There is undoubtedly has been much to celebrate in recent years for Irish cartoon creators. Brown Bag films which will be represented at the Dingle event has earned Oscar nominations for Give Up Yer Auld Sins (2002), Granny O’Grimm’s Sleeping Beauty (2010) and Bafta and Emmy nominations for their hugely popular TV series, The Octonauts (2011). JAM Media, led by CEO Kerryman John Rice, itself won a BAFTA award last year for its animation/live action programme ‘Roy’. In addition it scooped up the Producer of the Year award at the Cartoon Forum’s event in Toulouse, France.
This key event will discuss and debate issue relevant to the practitioners in the sector. However interested viewers and cartoon enthusiasts are welcome to attend. There are in fact two childrens’ animation showcases being screened displaying work suitable for pre-primary and post-primary children. In addition the winner of the best short animation award at Sundance Film Festival will be on show.

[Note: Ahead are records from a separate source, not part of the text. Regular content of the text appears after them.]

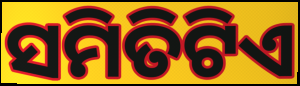
ସମିତିଟିଏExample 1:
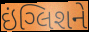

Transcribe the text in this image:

ઇંગ્લિશને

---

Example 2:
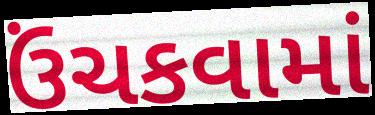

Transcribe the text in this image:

ઉંચકવામાં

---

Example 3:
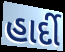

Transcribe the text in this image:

હાર્દી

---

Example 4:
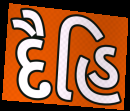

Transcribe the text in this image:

દૈહિ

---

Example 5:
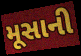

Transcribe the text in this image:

મૂસાની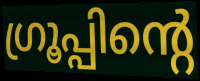
ഗ്രൂപ്പിന്റെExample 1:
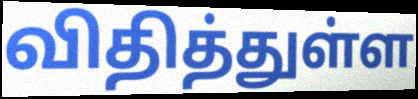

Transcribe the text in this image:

விதித்துள்ள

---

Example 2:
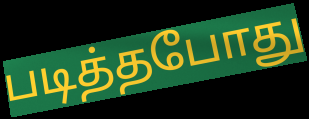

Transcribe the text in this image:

படித்தபோது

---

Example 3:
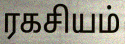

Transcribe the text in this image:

ரகசியம்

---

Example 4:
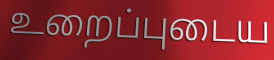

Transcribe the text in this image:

உறைப்புடைய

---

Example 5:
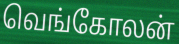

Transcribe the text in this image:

வெங்கோலன்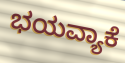
ಭಯವ್ಯಾಕೆ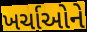
ખર્ચાઓને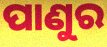
ପାଣୁରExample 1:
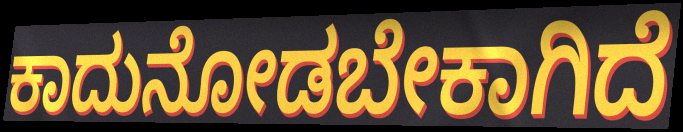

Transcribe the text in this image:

ಕಾದುನೋಡಬೇಕಾಗಿದೆ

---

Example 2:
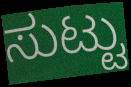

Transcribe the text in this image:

ಸುಟ್ಟು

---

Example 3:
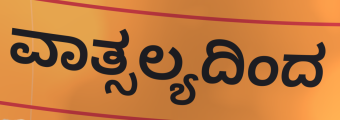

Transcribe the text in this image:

ವಾತ್ಸಲ್ಯದಿಂದ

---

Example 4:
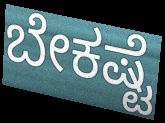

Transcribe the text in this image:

ಬೇಕಷ್ಟೆ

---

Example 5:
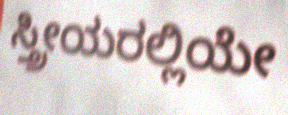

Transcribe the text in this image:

ಸ್ತ್ರೀಯರಲ್ಲಿಯೇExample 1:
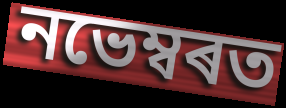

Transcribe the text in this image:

নভেম্বৰত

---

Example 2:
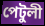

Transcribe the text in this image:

পেটুলী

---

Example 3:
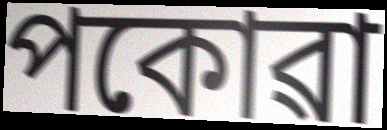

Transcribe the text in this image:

পকোৱা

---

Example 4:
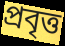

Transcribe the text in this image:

প্ৰবৃত্ত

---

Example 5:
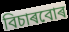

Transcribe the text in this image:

বিচাৰবোৰ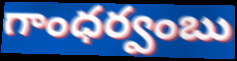
గాంధర్వంబు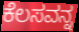
ಕೆಲಸವನ್ನ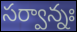
సర్వాన్నః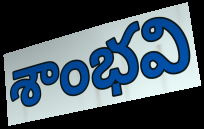
శాంభవి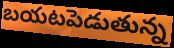
బయటపెడుతున్న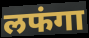
लफंगा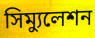
সিম্যুলেশন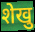
शेखुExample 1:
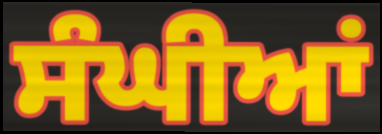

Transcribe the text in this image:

ਸੰਘੀਆਂ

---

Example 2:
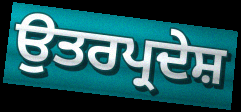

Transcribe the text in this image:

ਉਤਰਪ੍ਰਦੇਸ਼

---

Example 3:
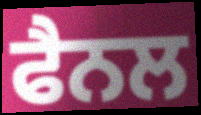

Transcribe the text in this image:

ਫੈਨਲ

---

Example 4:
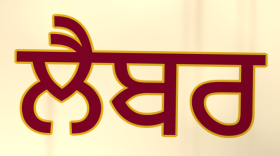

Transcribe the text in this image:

ਲੈਬਰ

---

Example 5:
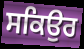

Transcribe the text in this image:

ਸਕਿਉਰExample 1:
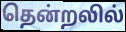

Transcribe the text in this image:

தென்றலில்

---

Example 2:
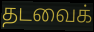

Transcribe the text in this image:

தடவைக்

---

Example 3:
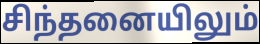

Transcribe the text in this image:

சிந்தனையிலும்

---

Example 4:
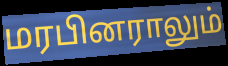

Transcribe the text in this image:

மரபினராலும்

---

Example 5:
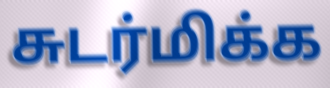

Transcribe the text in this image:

சுடர்மிக்க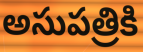
అసుపత్రికిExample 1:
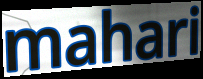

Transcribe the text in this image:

mahari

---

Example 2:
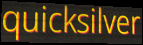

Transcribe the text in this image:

quicksilver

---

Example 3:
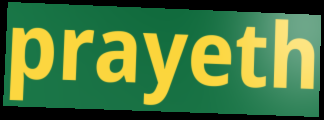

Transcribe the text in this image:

prayeth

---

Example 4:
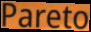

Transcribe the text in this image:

Pareto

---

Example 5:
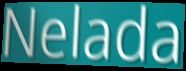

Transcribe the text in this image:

NeladaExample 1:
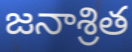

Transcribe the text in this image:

జనాశ్రిత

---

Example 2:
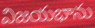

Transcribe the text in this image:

విజయభాను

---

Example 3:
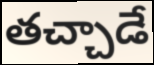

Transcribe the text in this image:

తచ్చాడే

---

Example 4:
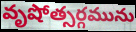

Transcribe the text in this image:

వృషోత్సర్గమును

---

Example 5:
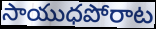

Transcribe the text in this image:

సాయుధపోరాట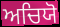
ਅਚਿਯੋ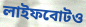
লাইফবোটওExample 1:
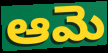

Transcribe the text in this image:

ఆమె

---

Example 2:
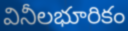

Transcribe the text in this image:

వినీలభూరికం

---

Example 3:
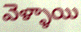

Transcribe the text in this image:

వెళ్ళాయి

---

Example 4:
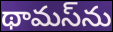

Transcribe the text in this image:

థామస్‌ను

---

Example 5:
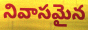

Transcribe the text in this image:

నివాసమైనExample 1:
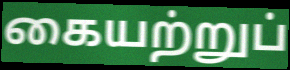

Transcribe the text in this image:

கையற்றுப்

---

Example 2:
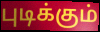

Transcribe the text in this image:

புடிக்கும்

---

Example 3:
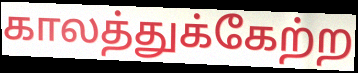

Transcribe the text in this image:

காலத்துக்கேற்ற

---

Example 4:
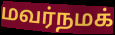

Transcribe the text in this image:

மவர்நமக்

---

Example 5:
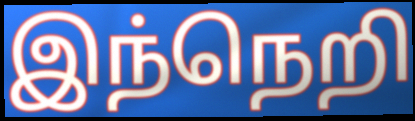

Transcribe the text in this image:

இந்நெறி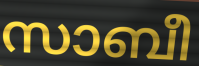
സാബീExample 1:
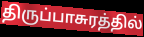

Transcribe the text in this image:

திருப்பாசுரத்தில்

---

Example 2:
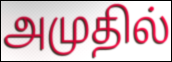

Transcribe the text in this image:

அமுதில்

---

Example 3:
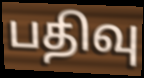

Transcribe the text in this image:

பதிவு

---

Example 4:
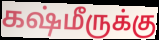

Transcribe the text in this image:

கஷ்மீருக்கு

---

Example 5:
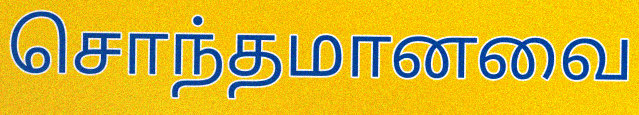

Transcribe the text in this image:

சொந்தமானவை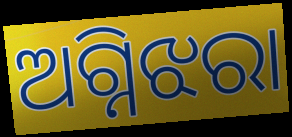
ଅଗ୍ନିଝରା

The Dingle International Film Festival has a reputation for attracting industry names who come to the event year after year. Members of Gregory Peck’s family, who have cousins in the town have been frequent visitors as has celebrated documentary film-maker Sé Merry Doyle. This recorder of cultural life in Ireland and beyond has a particular task to perform at Animation Dingle. The ‘Jimmy Murakami Award’ for achievement in the practice of animation is to be presented for the first time. Fittingly it will be given to past Oscar nominee and director and animator of Raymond Biggs’s novels ‘The Snowman’ and ‘When the Wind Blows’, Jimmy Murakami. The Dublin-based Japanese-American has had an illustrious career and in Doyle agreeing to hand over the award a certain symmetry is accomplished. For it was his company Loopline Films that recorded Jimmy’s experiences and the residual anger resulting from his and his family’s internment in an American prison camp during the second world war.
What promises to be a seminal event in the history of the animation industry in Ireland will close with a visual treat. In 1967 the American Film Institute was founded by the Endowment for the Arts and Humanities. Gregory Peck a grandson of Dingle was one of the initial trustees. The first film the AFI funded in 1968 was ‘The Good Friends’ a ten-minute animation. Fittingly this piece will close out Animation Dingle 2013.